Best application scenarios: Suitable for applications that require low-latency data access, high concurrency support, and high availability

For example, low-latency data access, such as advertisement-oriented applications, and highly concurrent web applications such as online games (such as Zynga)

6. Neo4j language: Java
Features: Relational Graph Databases
License: GPL, some of which use AGPL/commercial license
Protocol: HTTP/REST (or embedded in Java)
Java applications can be used or embedded independently.
Nodes and edges of a graph can contain metadata.
Good built-in web Management Function
Supports path search using multiple algorithms
Index using key values and relationships
Optimize read Operations
Support transactions (using Java APIs)
Use Gremlin graphic traversal Language
Supports Groovy scripts
Supports online backup, advanced monitoring, and high reliability. Supports the use of AGPL/commercial license.

Best application scenarios: Applicable to graph data. This is the most significant difference between Neo4j and other nosql databases.

For example, social relations, public transportation networks, maps, and network extensions

7. Cassandra language: Java
Features: best support for large tables and Dynamo
License: Apache
Protocol: Custom, binary (conservation-oriented)
Adjustable distribution and replication (N, R, W)
Supports column query with key values in a certain range
Similar to the function of a big table: column, a feature column set
Write operations are faster than read Operations
Map/reduce as much as possible based on the Apache Distributed Platform
Biased against Cassandra, in part because of its bloated and complex nature and Java problems (configuration, exceptions, and so on)

Best application scenarios: When you use write operations more than read Operations (record logs), if each system build must be written in Java (no one is fired because Apache software is used)

For example, the banking industry and the financial industry (although not essential for financial transactions, but these industries have higher Database Requirements) write faster than reading, so a natural feature is real-time data analysis.

8. HBase (used with ghshephard) language: Java
Features: supports billions of rows X millions of Columns
License: Apache
Protocol: HTTP/REST (support for Thrift, see note 4)
Modeling After BigTable
Distributed architecture Map/reduce
Optimize real-time queries
High-performance Thrift Gateway
Prediction of query operations by scanning and filtering on the server side
Supports XML, Protobuf, and binary HTTP
Cascading, hive, and pig source and sink modules
Jruby-based shell
Rollback is performed for configuration changes and minor upgrades.
No spof
Comparable to the random access performance of MySQL

Best application scenarios: Applicable to scenarios where BigTable is preferred and big data needs to be accessed randomly and in real time.

For example, Facebook message database (more common use cases are coming soon)

Thrift is an interface definition language that provides definition and creation services for multiple other languages, developed and open-source by Facebook.

Of course, all systems not only have these features listed above.
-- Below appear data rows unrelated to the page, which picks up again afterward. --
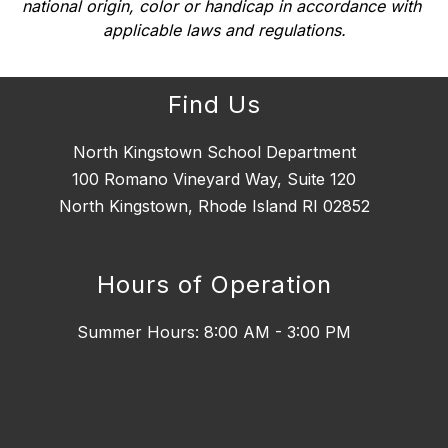
national origin, color or handicap in accordance with 
applicable laws and regulations.
Find Us
North Kingstown School Department
100 Romano Vineyard Way, Suite 120
North Kingstown, Rhode Island RI 02852
Hours of Operation
Summer Hours: 8:00 AM - 3:00 PM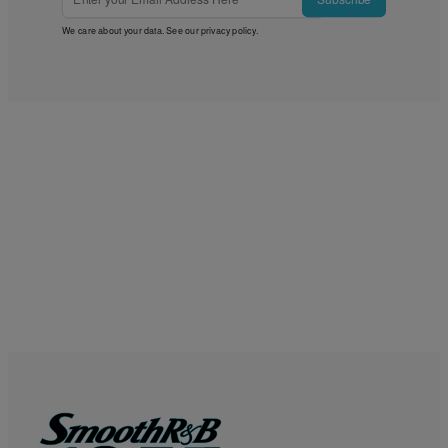
We care about your data. See our
privacy policy
.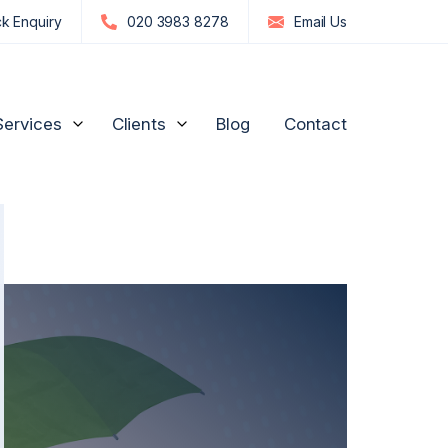
k Enquiry
020 3983 8278
Email
Us
Services
Clients
Blog
Contact
edia Influencers
Strategic Advice for Shareholders
Manufacturing and
Engineering
n
re, GPs & Dentists
Unfair Prejudice Petitions
FTSE 100 and S&P 500
ion Management
Director Disputes
Commodities & Investments
nd Luxury Brands
Family Business Disputes
US Businesses
ogy
Shareholder Deadlock & Business Separation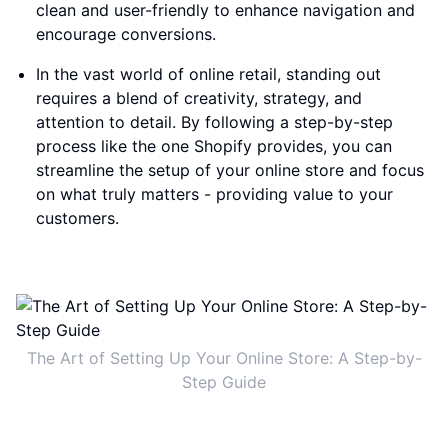
clean and user-friendly to enhance navigation and
encourage conversions.
In the vast world of online retail, standing out
requires a blend of creativity, strategy, and
attention to detail. By following a step-by-step
process like the one Shopify provides, you can
streamline the setup of your online store and focus
on what truly matters - providing value to your
customers.
The Art of Setting Up Your Online Store: A Step-by-
Step Guide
Here, we will only list some important features based on our own opinions. At the same time, technological advances are fast, so the above content must be constantly updated.

Contact Us

The content source of this page is from Internet, which doesn't represent Alibaba Cloud's opinion; products and services mentioned on that page don't have any relationship with Alibaba Cloud. If the content of the page makes you feel confusing, please write us an email, we will handle the problem within 5 days after receiving your email.

If you find any instances of plagiarism from the community, please send an email to: info-contact@alibabacloud.com and provide relevant evidence. A staff member will contact you within 5 working days.

A Free Trial That Lets You Build Big!

Start building with 50+ products and up to 12 months usage for Elastic Compute Service

  • Sales Support

    1 on 1 presale consultation

  • After-Sales Support

    24/7 Technical Support 6 Free Tickets per Quarter Faster Response

  • Alibaba Cloud offers highly flexible support services tailored to meet your exact needs.